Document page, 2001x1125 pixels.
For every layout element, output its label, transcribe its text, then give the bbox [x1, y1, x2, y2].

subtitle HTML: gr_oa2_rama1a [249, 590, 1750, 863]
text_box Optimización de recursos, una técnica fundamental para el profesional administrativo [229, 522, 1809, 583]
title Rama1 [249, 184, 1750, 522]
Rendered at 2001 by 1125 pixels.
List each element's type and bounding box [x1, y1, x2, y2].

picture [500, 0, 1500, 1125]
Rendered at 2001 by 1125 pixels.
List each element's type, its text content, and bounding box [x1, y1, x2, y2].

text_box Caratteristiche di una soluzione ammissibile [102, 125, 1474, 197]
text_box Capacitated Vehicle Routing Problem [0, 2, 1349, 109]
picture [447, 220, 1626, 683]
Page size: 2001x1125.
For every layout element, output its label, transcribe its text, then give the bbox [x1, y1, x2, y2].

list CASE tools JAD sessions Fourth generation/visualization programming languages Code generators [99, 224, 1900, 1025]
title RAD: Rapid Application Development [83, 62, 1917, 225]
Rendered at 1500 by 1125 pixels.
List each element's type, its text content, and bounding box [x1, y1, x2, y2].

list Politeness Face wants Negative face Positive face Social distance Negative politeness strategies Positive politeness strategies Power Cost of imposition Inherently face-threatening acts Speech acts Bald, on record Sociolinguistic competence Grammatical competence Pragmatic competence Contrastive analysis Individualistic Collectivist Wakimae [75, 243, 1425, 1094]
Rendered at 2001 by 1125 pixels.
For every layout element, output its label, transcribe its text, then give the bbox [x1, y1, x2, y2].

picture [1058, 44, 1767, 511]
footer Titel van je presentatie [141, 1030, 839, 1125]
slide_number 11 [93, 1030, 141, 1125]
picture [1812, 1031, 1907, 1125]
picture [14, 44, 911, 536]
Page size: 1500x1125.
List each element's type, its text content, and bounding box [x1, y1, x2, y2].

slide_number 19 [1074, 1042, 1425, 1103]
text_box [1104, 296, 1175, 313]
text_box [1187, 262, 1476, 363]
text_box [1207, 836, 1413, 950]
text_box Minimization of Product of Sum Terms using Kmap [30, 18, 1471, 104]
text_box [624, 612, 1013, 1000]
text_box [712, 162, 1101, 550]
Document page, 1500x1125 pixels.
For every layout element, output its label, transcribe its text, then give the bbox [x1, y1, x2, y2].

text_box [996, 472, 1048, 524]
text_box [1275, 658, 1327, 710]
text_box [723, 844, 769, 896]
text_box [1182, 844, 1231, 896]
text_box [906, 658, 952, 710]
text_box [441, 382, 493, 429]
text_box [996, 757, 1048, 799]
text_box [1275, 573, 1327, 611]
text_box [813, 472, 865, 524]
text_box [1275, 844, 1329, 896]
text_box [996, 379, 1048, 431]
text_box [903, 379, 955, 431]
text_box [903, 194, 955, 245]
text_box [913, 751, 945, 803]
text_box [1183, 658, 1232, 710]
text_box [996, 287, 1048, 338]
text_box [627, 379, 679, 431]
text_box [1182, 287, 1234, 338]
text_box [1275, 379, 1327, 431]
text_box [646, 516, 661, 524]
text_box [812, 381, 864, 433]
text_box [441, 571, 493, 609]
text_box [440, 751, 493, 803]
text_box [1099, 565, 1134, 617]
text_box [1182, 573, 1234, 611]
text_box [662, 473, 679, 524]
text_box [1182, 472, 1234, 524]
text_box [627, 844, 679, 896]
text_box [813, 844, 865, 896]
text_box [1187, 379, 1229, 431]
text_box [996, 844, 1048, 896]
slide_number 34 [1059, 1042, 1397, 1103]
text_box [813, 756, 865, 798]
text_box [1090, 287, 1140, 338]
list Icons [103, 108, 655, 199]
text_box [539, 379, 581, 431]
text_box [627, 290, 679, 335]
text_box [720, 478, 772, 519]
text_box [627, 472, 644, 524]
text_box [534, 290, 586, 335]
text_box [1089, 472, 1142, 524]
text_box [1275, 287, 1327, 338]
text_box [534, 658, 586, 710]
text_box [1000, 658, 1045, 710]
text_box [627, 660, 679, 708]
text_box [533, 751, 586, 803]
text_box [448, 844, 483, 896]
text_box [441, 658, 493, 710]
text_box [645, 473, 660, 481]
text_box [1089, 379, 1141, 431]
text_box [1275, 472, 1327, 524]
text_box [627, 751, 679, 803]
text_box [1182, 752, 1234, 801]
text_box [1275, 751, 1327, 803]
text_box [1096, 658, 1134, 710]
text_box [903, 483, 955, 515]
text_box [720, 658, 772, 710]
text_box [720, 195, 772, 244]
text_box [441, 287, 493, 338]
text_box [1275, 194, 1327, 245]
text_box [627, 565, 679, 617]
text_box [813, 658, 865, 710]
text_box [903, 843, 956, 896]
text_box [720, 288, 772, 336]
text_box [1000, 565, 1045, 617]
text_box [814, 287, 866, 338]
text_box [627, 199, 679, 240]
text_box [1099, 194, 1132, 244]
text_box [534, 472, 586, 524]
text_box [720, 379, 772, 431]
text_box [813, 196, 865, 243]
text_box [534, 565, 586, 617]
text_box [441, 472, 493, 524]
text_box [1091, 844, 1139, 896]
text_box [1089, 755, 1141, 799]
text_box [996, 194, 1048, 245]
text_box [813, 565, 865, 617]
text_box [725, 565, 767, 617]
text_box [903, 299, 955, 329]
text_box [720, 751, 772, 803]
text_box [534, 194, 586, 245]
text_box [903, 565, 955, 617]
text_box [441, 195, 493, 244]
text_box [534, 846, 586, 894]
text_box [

##########

- EXERCISE REQUIREMENTS -
Output every entry exactly as given.

- TASK RESULT -
Document page, 2001x1125 pixels.
For every layout element, output its label, transcribe its text, then give the bbox [x1, y1, x2, y2].

subtitle HTML: gr_oa2_rama1a [249, 590, 1750, 863]
text_box Optimización de recursos, una técnica fundamental para el profesional administrativo [229, 522, 1809, 583]
title Rama1 [249, 184, 1750, 522]
Rendered at 2001 by 1125 pixels.
List each element's type and bounding box [x1, y1, x2, y2].

picture [500, 0, 1500, 1125]
Rendered at 2001 by 1125 pixels.
List each element's type, its text content, and bounding box [x1, y1, x2, y2].

text_box Caratteristiche di una soluzione ammissibile [102, 125, 1474, 197]
text_box Capacitated Vehicle Routing Problem [0, 2, 1349, 109]
picture [447, 220, 1626, 683]
Page size: 2001x1125.
For every layout element, output its label, transcribe its text, then give the bbox [x1, y1, x2, y2].

list CASE tools JAD sessions Fourth generation/visualization programming languages Code generators [99, 224, 1900, 1025]
title RAD: Rapid Application Development [83, 62, 1917, 225]
Rendered at 1500 by 1125 pixels.
List each element's type, its text content, and bounding box [x1, y1, x2, y2].

list Politeness Face wants Negative face Positive face Social distance Negative politeness strategies Positive politeness strategies Power Cost of imposition Inherently face-threatening acts Speech acts Bald, on record Sociolinguistic competence Grammatical competence Pragmatic competence Contrastive analysis Individualistic Collectivist Wakimae [75, 243, 1425, 1094]
Rendered at 2001 by 1125 pixels.
For every layout element, output its label, transcribe its text, then give the bbox [x1, y1, x2, y2].

picture [1058, 44, 1767, 511]
footer Titel van je presentatie [141, 1030, 839, 1125]
slide_number 11 [93, 1030, 141, 1125]
picture [1812, 1031, 1907, 1125]
picture [14, 44, 911, 536]
Page size: 1500x1125.
List each element's type, its text content, and bounding box [x1, y1, x2, y2].

slide_number 19 [1074, 1042, 1425, 1103]
text_box [1104, 296, 1175, 313]
text_box [1187, 262, 1476, 363]
text_box [1207, 836, 1413, 950]
text_box Minimization of Product of Sum Terms using Kmap [30, 18, 1471, 104]
text_box [624, 612, 1013, 1000]
text_box [712, 162, 1101, 550]
Document page, 1500x1125 pixels.
For every layout element, output its label, transcribe its text, then give the bbox [x1, y1, x2, y2].

text_box [996, 472, 1048, 524]
text_box [1275, 658, 1327, 710]
text_box [723, 844, 769, 896]
text_box [1182, 844, 1231, 896]
text_box [906, 658, 952, 710]
text_box [441, 382, 493, 429]
text_box [996, 757, 1048, 799]
text_box [1275, 573, 1327, 611]
text_box [813, 472, 865, 524]
text_box [1275, 844, 1329, 896]
text_box [996, 379, 1048, 431]
text_box [903, 379, 955, 431]
text_box [903, 194, 955, 245]
text_box [913, 751, 945, 803]
text_box [1183, 658, 1232, 710]
text_box [996, 287, 1048, 338]
text_box [627, 379, 679, 431]
text_box [1182, 287, 1234, 338]
text_box [1275, 379, 1327, 431]
text_box [646, 516, 661, 524]
text_box [812, 381, 864, 433]
text_box [441, 571, 493, 609]
text_box [440, 751, 493, 803]
text_box [1099, 565, 1134, 617]
text_box [1182, 573, 1234, 611]
text_box [662, 473, 679, 524]
text_box [1182, 472, 1234, 524]
text_box [627, 844, 679, 896]
text_box [813, 844, 865, 896]
text_box [1187, 379, 1229, 431]
text_box [996, 844, 1048, 896]
slide_number 34 [1059, 1042, 1397, 1103]
text_box [813, 756, 865, 798]
text_box [1090, 287, 1140, 338]
list Icons [103, 108, 655, 199]
text_box [539, 379, 581, 431]
text_box [627, 290, 679, 335]
text_box [720, 478, 772, 519]
text_box [627, 472, 644, 524]
text_box [534, 290, 586, 335]
text_box [1089, 472, 1142, 524]
text_box [1275, 287, 1327, 338]
text_box [534, 658, 586, 710]
text_box [1000, 658, 1045, 710]
text_box [627, 660, 679, 708]
text_box [533, 751, 586, 803]
text_box [448, 844, 483, 896]
text_box [441, 658, 493, 710]
text_box [645, 473, 660, 481]
text_box [1089, 379, 1141, 431]
text_box [1275, 472, 1327, 524]
text_box [627, 751, 679, 803]
text_box [1182, 752, 1234, 801]
text_box [1275, 751, 1327, 803]
text_box [1096, 658, 1134, 710]
text_box [903, 483, 955, 515]
text_box [720, 658, 772, 710]
text_box [720, 195, 772, 244]
text_box [441, 287, 493, 338]
text_box [1275, 194, 1327, 245]
text_box [627, 565, 679, 617]
text_box [813, 658, 865, 710]
text_box [903, 843, 956, 896]
text_box [720, 288, 772, 336]
text_box [1000, 565, 1045, 617]
text_box [814, 287, 866, 338]
text_box [627, 199, 679, 240]
text_box [1099, 194, 1132, 244]
text_box [534, 472, 586, 524]
text_box [720, 379, 772, 431]
text_box [813, 196, 865, 243]
text_box [534, 565, 586, 617]
text_box [441, 472, 493, 524]
text_box [1091, 844, 1139, 896]
text_box [1089, 755, 1141, 799]
text_box [996, 194, 1048, 245]
text_box [813, 565, 865, 617]
text_box [725, 565, 767, 617]
text_box [903, 299, 955, 329]
text_box [720, 751, 772, 803]
text_box [534, 194, 586, 245]
text_box [903, 565, 955, 617]
text_box [441, 195, 493, 244]
text_box [534, 846, 586, 894]
text_box [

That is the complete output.